Penelope Lindeque and her colleagues first tested the filtering ability of mussels in the laboratory. Shellfish from a farm in Cornwall were placed in a tank filled with water polluted with microplastics. Eventually, the animals managed to consume nearly two-thirds of these particles and excrete them in their droppings.

To find out for sure, the researchers reproduced the experiment in the natural environment of mussels. Nearly 300 representatives of the species were placed in baskets immersed in tanks, near a marina exposed to pollution. Under the container with the molluscs, another system made it possible to collect their excrement, while allowing the cleaned water to pass through.

In this environment, the animals managed to filter nearly 240 microplastic particles per day. According to the scientists, the result could be even better in waters with a higher plastic concentration, with an estimated capacity of 250,000 particles per hour.

Harvest the microplastics is a first step, but what to do next once your arms are full of shellfish droppings? Penelope Lindeque hopes that mussel poop can be converted into biofilm (a thin layer of protective bacteria, found on rocks in water, for example), so that it can be used in a new way.

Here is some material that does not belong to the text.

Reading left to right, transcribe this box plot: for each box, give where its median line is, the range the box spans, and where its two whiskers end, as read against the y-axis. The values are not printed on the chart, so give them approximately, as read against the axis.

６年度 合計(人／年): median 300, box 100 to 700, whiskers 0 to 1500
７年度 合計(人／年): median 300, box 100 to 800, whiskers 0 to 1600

Unrealistic on a large scale

Let’s not cry victory too quickly, however, because the droppings of these animals are not the magic bullet. “You will need a lot of molds in lots of different places to see a significant impact”, tempers Evan Ward, an environmental physiologist at the University of Connecticut, who did not take part in the research. According to him, it would take two million shellfish on a 24-hour filtering mission to treat the water in a single bay in New Jersey. Suffice to say that these are not the natural living conditions of mussels.

Penelope Lindeque, while optimistic, is keen to point out that the solution is not found in shellfish but in humans. “We need to stop plastic at its source.” It would not be a question of placing the burden on the mussels.